1.
Exploratory Data Analysis
1.3.
EDA Techniques
1.3.6.
Probability Distributions
1.3.6.6.
Gallery of Distributions
1.3.6.6.1.
Normal Distribution
Probability Density Function
The general formula for the
probability
density function of the normal distribution is
\( f(x) = \frac{e^{-(x - \mu)^{2}/(2\sigma^{2}) }} {\sigma\sqrt{2\pi}} \)
where μ is the location parameter and
σ is the scale parameter. The case
where μ = 0 and σ = 1 is called the standard
normal distribution. The equation for the standard normal
distribution is
\( f(x) = \frac{e^{-x^{2}/2}} {\sqrt{2\pi}} \)
Since the general form of probability functions can be
expressed in terms of the standard
distribution, all subsequent formulas in this section are
given for the standard form of the function.
The following is the plot of the standard normal probability density
function.
plot of the standard normal probability density function
Cumulative Distribution Function
The formula for the cumulative distribution function of the standard
normal distribution is
\( F(x) = \int_{-\infty}^{x} \frac{e^{-x^{2}/2}} {\sqrt{2\pi}} \)
Note that this integral does not exist in a simple closed formula. It is
computed numerically.
The following is the plot of the normal cumulative distribution
function.
plot of the normal cumulative distribution function
Percent Point Function
The formula for the
percent point
function of the normal distribution does not exist in
a simple closed formula. It is computed numerically.
The following is the plot of the normal percent point function.
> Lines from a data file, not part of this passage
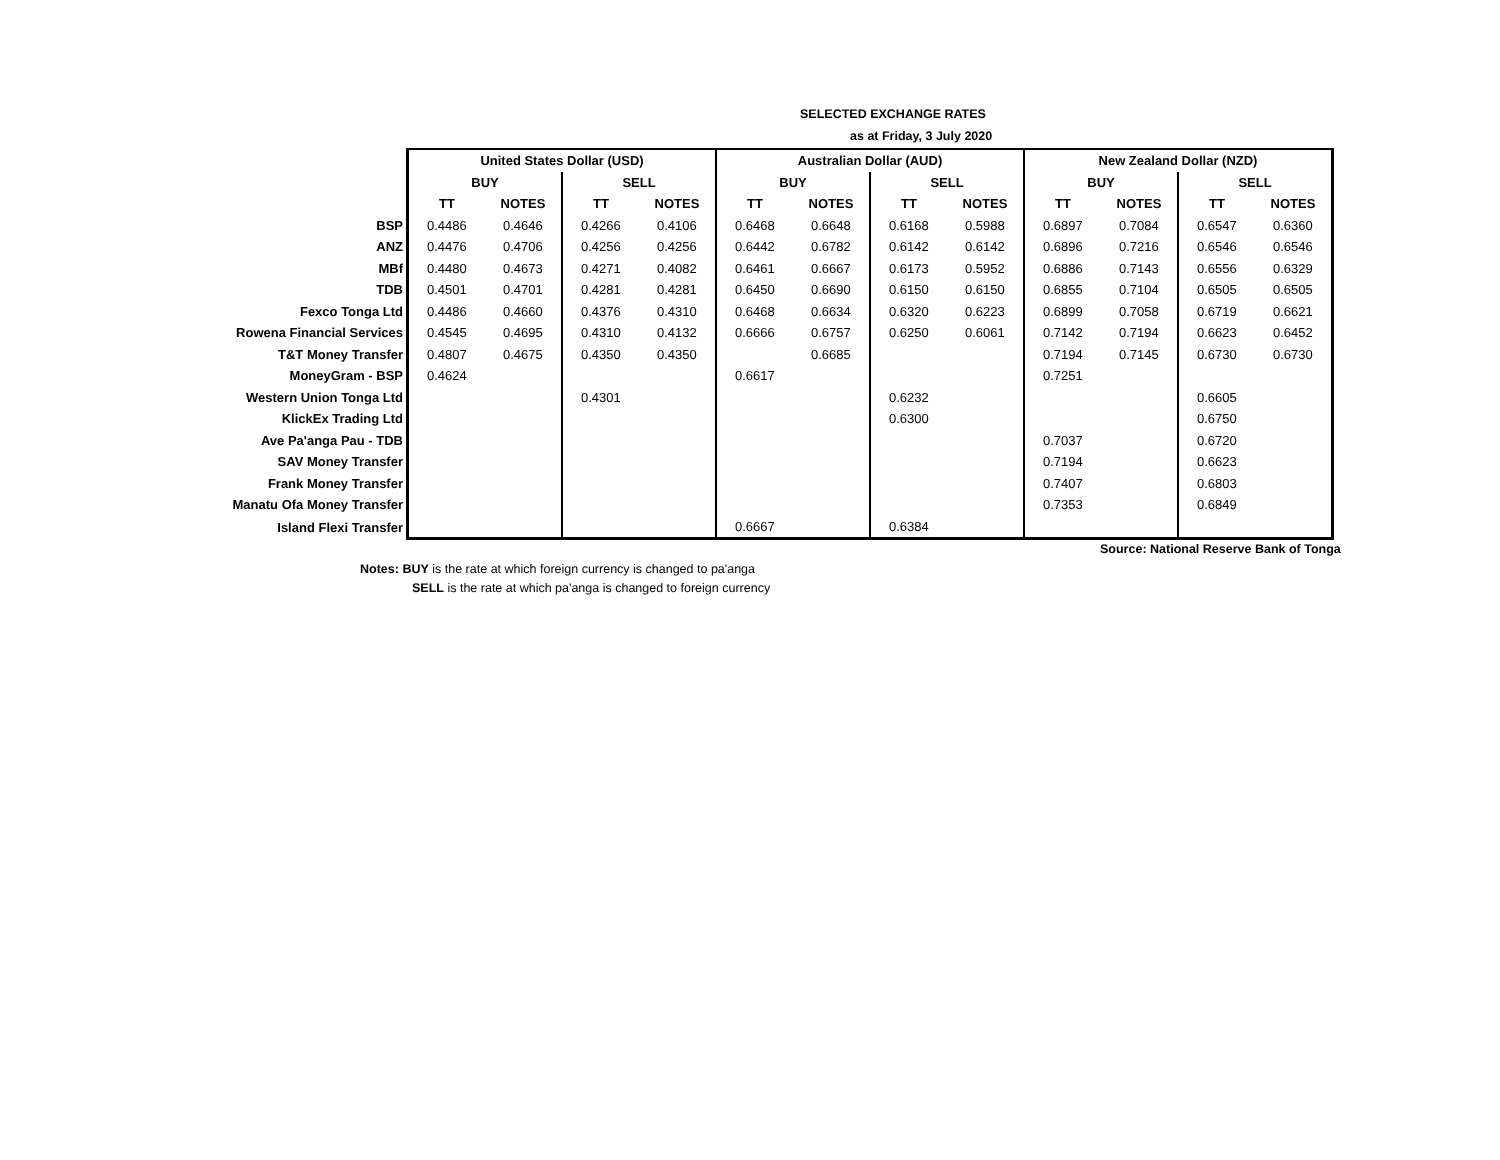SELECTED EXCHANGE RATES
as at Friday, 3 July 2020
| | United States Dollar (USD) | | | | Australian Dollar (AUD) | | | | New Zealand Dollar (NZD) | | | |
| | BUY | | SELL | | BUY | | SELL | | BUY | | SELL | |
| | TT | NOTES | TT | NOTES | TT | NOTES | TT | NOTES | TT | NOTES | TT | NOTES |
| BSP | 0.4486 | 0.4646 | 0.4266 | 0.4106 | 0.6468 | 0.6648 | 0.6168 | 0.5988 | 0.6897 | 0.7084 | 0.6547 | 0.6360 |
| ANZ | 0.4476 | 0.4706 | 0.4256 | 0.4256 | 0.6442 | 0.6782 | 0.6142 | 0.6142 | 0.6896 | 0.7216 | 0.6546 | 0.6546 |
| MBf | 0.4480 | 0.4673 | 0.4271 | 0.4082 | 0.6461 | 0.6667 | 0.6173 | 0.5952 | 0.6886 | 0.7143 | 0.6556 | 0.6329 |
| TDB | 0.4501 | 0.4701 | 0.4281 | 0.4281 | 0.6450 | 0.6690 | 0.6150 | 0.6150 | 0.6855 | 0.7104 | 0.6505 | 0.6505 |
| Fexco Tonga Ltd | 0.4486 | 0.4660 | 0.4376 | 0.4310 | 0.6468 | 0.6634 | 0.6320 | 0.6223 | 0.6899 | 0.7058 | 0.6719 | 0.6621 |
| Rowena Financial Services | 0.4545 | 0.4695 | 0.4310 | 0.4132 | 0.6666 | 0.6757 | 0.6250 | 0.6061 | 0.7142 | 0.7194 | 0.6623 | 0.6452 |
| T&T Money Transfer | 0.4807 | 0.4675 | 0.4350 | 0.4350 | | 0.6685 | | | 0.7194 | 0.7145 | 0.6730 | 0.6730 |
| MoneyGram - BSP | 0.4624 | | | | 0.6617 | | | | 0.7251 | | | |
| Western Union Tonga Ltd | | | 0.4301 | | | | 0.6232 | | | | 0.6605 | |
| KlickEx Trading Ltd | | | | | | | 0.6300 | | | | 0.6750 | |
| Ave Pa'anga Pau - TDB | | | | | | | | | 0.7037 | | 0.6720 | |
| SAV Money Transfer | | | | | | | | | 0.7194 | | 0.6623 | |
| Frank Money Transfer | | | | | | | | | 0.7407 | | 0.6803 | |
| Manatu Ofa Money Transfer | | | | | | | | | 0.7353 | | 0.6849 | |
| Island Flexi Transfer | | | | | 0.6667 | | 0.6384 | | | | | |
Source: National Reserve Bank of Tonga
Notes: BUY is the rate at which foreign currency is changed to pa'anga
SELL is the rate at which pa'anga is changed to foreign currency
plot of the normal percent point function
Hazard Function
The formula for the
hazard
function of the normal distribution is
\( h(x) = \frac{\phi(x)} {\Phi(-x)} \)
where \(\Phi\) is the cumulative distribution function of the standard
normal distribution and \(\phi\) is the probability
density function of the standard normal
distribution.
The following is the plot of the normal hazard function.
plot of the normal hazard function
Survival Function
The normal
survival function
can be computed from the normal cumulative distribution function.
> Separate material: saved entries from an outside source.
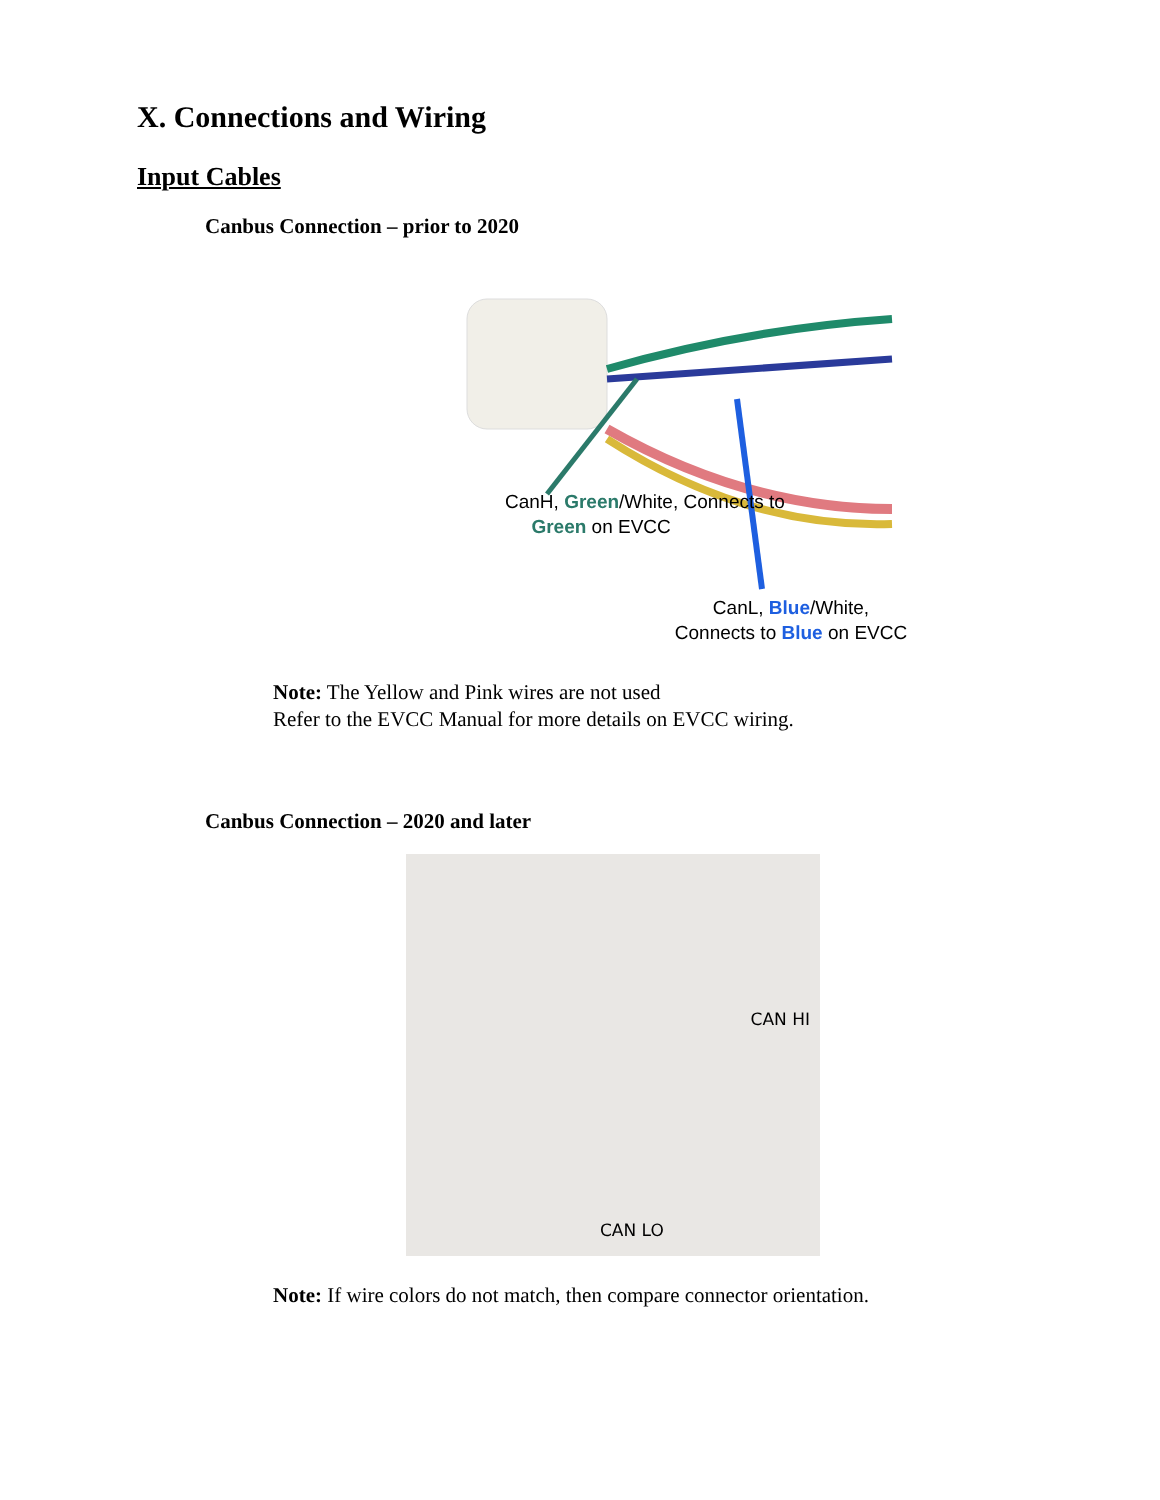X. Connections and Wiring
Input Cables
Canbus Connection – prior to 2020
CanH, Green/White, Connects to
Green on EVCC
CanL, Blue/White,
Connects to Blue on EVCC
Note: The Yellow and Pink wires are not used
Refer to the EVCC Manual for more details on EVCC wiring.
Canbus Connection – 2020 and later
CAN HI
CAN LO
Note: If wire colors do not match, then compare connector orientation.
The following is the plot of the normal survival function.
normal survival function
Common Statistics
Mean
The location parameter μ.
Median
The location parameter μ.
Mode
The location parameter μ.
Range
\(-\infty\) to \(\infty\).
Standard Deviation
The scale parameter σ.
Coefficient of Variation
σ/μ
Skewness
0
Kurtosis
3
Parameter Estimation
The location and scale parameters of the normal distribution can
be estimated with the sample
mean and sample
standard deviation, respectively.
Comments
For both theoretical and practical reasons, the normal distribution is
probably the most important distribution in statistics. For example,
- Many classical statistical tests are based on the assumption
that the data follow a normal distribution. This assumption
should be tested before applying these tests.
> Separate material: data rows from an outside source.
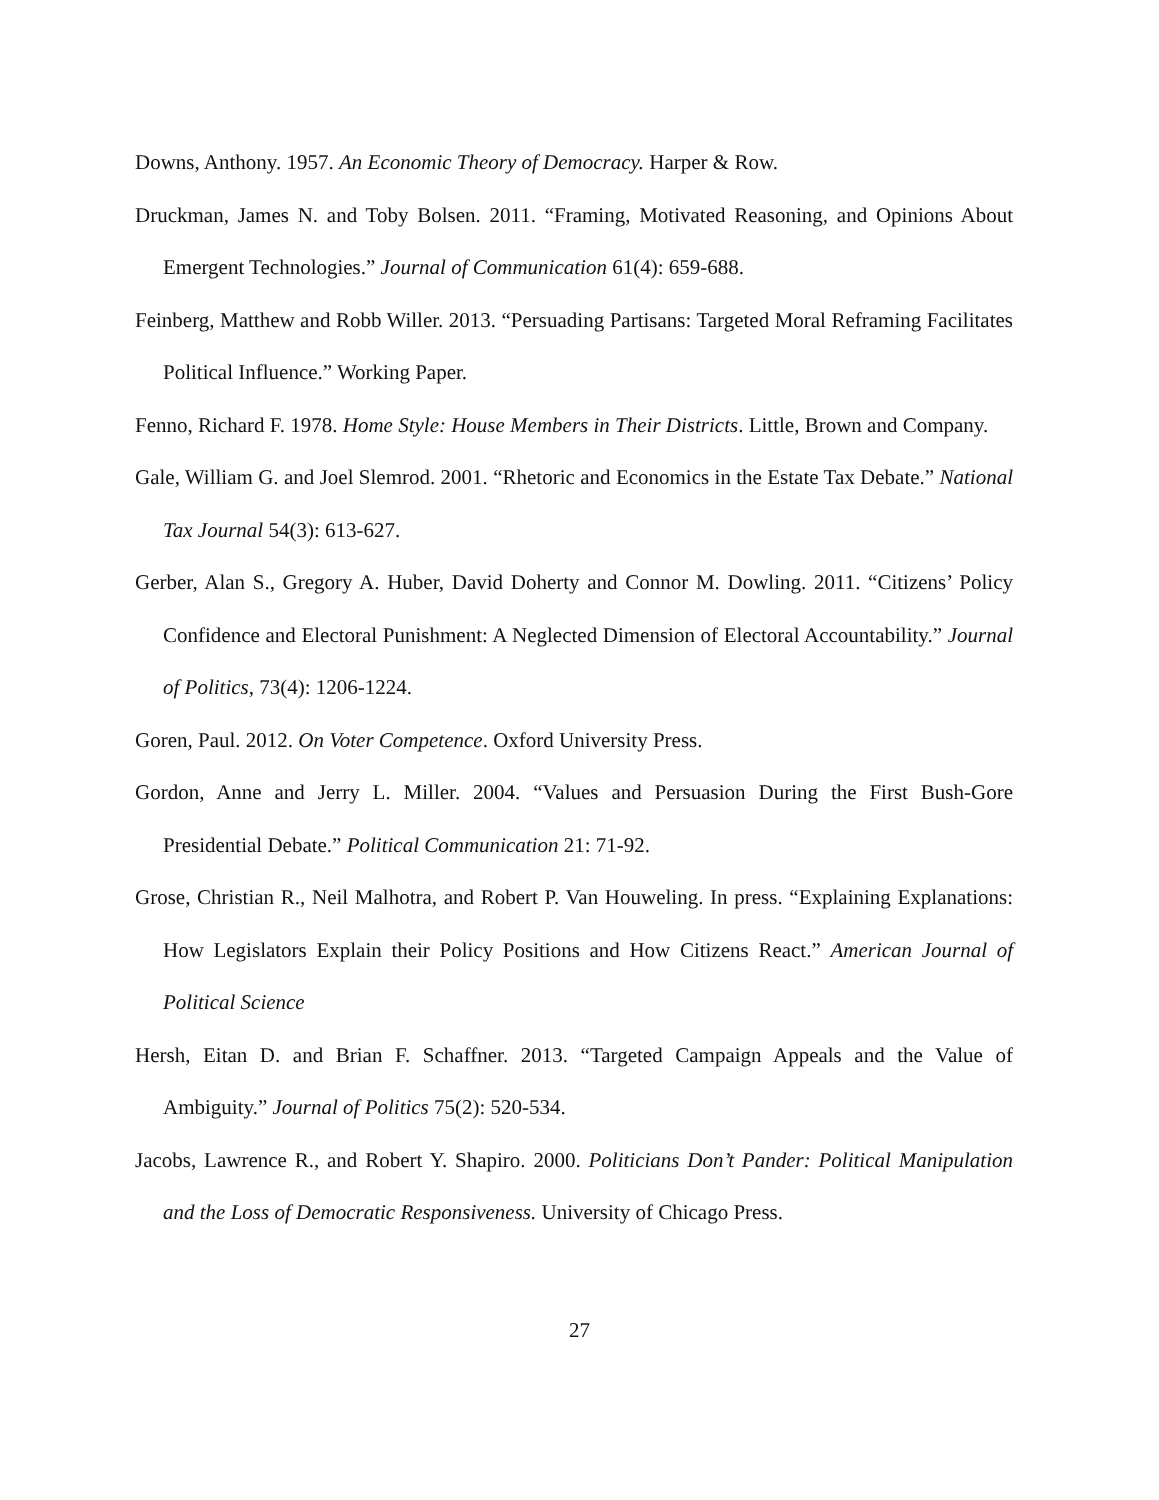Downs, Anthony. 1957. An Economic Theory of Democracy. Harper & Row.
Druckman, James N. and Toby Bolsen. 2011. “Framing, Motivated Reasoning, and Opinions About Emergent Technologies.” Journal of Communication 61(4): 659-688.
Feinberg, Matthew and Robb Willer. 2013. “Persuading Partisans: Targeted Moral Reframing Facilitates Political Influence.” Working Paper.
Fenno, Richard F. 1978. Home Style: House Members in Their Districts. Little, Brown and Company.
Gale, William G. and Joel Slemrod. 2001. “Rhetoric and Economics in the Estate Tax Debate.” National Tax Journal 54(3): 613-627.
Gerber, Alan S., Gregory A. Huber, David Doherty and Connor M. Dowling. 2011. “Citizens’ Policy Confidence and Electoral Punishment: A Neglected Dimension of Electoral Accountability.” Journal of Politics, 73(4): 1206-1224.
Goren, Paul. 2012. On Voter Competence. Oxford University Press.
Gordon, Anne and Jerry L. Miller. 2004. “Values and Persuasion During the First Bush-Gore Presidential Debate.” Political Communication 21: 71-92.
Grose, Christian R., Neil Malhotra, and Robert P. Van Houweling. In press. “Explaining Explanations: How Legislators Explain their Policy Positions and How Citizens React.” American Journal of Political Science
Hersh, Eitan D. and Brian F. Schaffner. 2013. “Targeted Campaign Appeals and the Value of Ambiguity.” Journal of Politics 75(2): 520-534.
Jacobs, Lawrence R., and Robert Y. Shapiro. 2000. Politicians Don’t Pander: Political Manipulation and the Loss of Democratic Responsiveness. University of Chicago Press.
27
- In modeling applications, such as linear and non-linear
regression, the error term is often assumed to follow a normal
distribution with fixed location and scale.
- The normal distribution is used to find significance levels
in many hypothesis tests and confidence intervals.
Theroretical Justification - Central Limit Theorem
The normal distribution is widely used. Part of the appeal is
that it is well behaved and mathematically tractable. However,
the central limit theorem provides a theoretical basis for why it
has wide applicability.
The central limit theorem basically states that as the sample
size (N) becomes large, the following occur:
- The sampling distribution of the mean becomes approximately
normal regardless of the distribution of the original
variable.
- The sampling distribution of the mean is centered at the
population mean, μ, of the
original variable. In addition, the standard deviation
of the sampling distribution of the mean approaches
\( \sigma / \sqrt{N} \).
Software
Most general purpose statistical software programs support at least
some of the probability functions for the normal distribution.